Street food in Iceland - hot dogs
The consumer price index in Iceland is one of the highest in Europe. Iceland’s climate doesn’t lend itself to agriculture, so food is largely grown in greenhouses or imported. VAT on food is also high. There is no denying that food in Iceland can be expensive.

However, if you join an organised Iceland trip then you’ll food will usually be included in the cost. If not, choose accommodation with a hearty breakfast included in the price. If you’re driving around Iceland, stock up on supplies at Bonus, the big pink supermarket where prices tend to be cheaper. Take a water bottle and refill it wherever you go – the water in Iceland is some of the purest in the world. Get your hot dog on and buy lunch at hot dog stands unlike any other hot dog stand you’ve ever been to. Think organic meat, steamed bread and lots of choice of toppings. Service stations also tend to offer cheaper fast-food options and free coffee refills.
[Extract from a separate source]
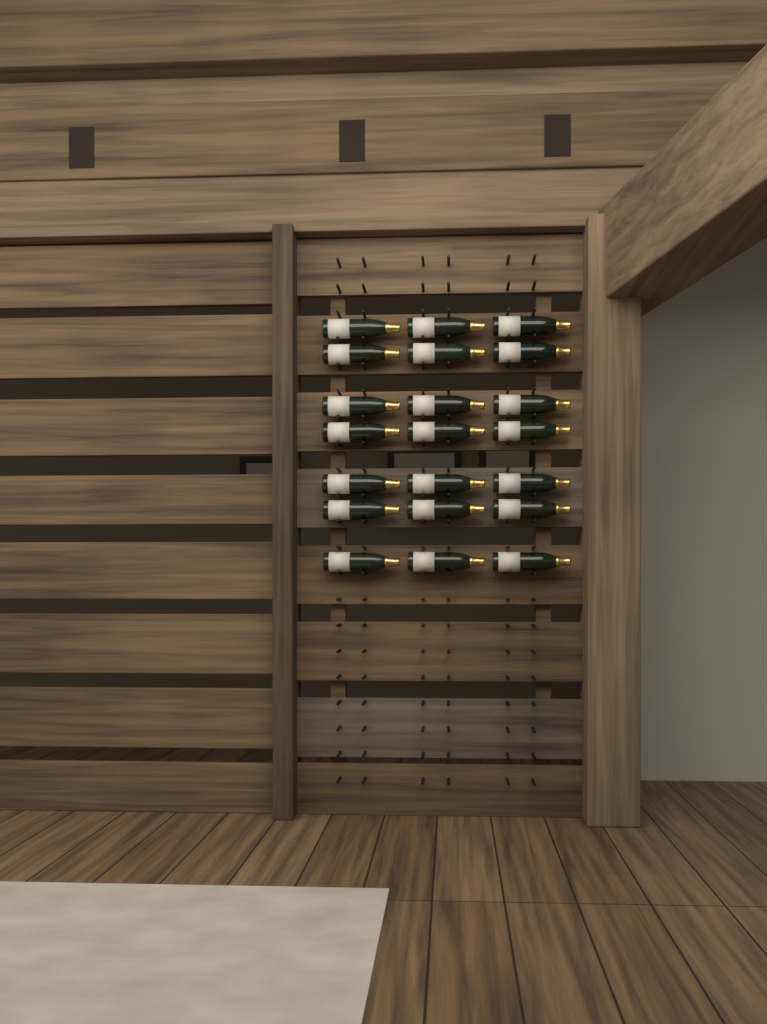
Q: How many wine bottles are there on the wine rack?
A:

You will need to budget for eating out in Iceland, but it is a small price to pay for this otherwise once-in-a-lifetime destination.

There are too many tourists in Iceland

Waterfall in Iceland
Iceland is one of the most sparsely populated country in Europe. In 2022 there were around 1.5 million people visiting Iceland, with this expected to increase for 2023.

Yet France, Spain and Italy each receive in excess of tens of millions of visitors each year. The Lake District National Park in the UK welcomes at least 16 million overnight visitors each year, by itself and it’s a fraction of the size of Iceland.

Whilst 1.5 million visitors sounds like a lot, the country is half the land mass size of Spain with a population of 5 million people, compared to the almost 47 million population of Spain. Having operated trips to Iceland for a while now, we firmly believe there is plenty of space in Iceland for the increasing influx of visitors and with so many awesome places to explore, it’ll be a long time yet before the most iconic sights here are anywhere near crowded.

You need a car to get around Iceland

Land Rover in Iceland
There are three main ways to explore Iceland and one of them is by car. However, you can also use public transport to travel around the island. This requires a little planning, some booking in advance and potentially some occasional organised excursions to access the hard-to-get-to highlights.

The third way, and the one we recommend, is to join an Iceland tour with an experienced travel operator such as Kandoo Adventures. Maximise your time here with a jam-packed itinerary, your meals included, expert local guides and friendly like-minded travellers. No organising is needed when your trip is planned for you to get the most out of your visit. If there are other places you want to visit, then add extra days on before or after your trip for independent travel.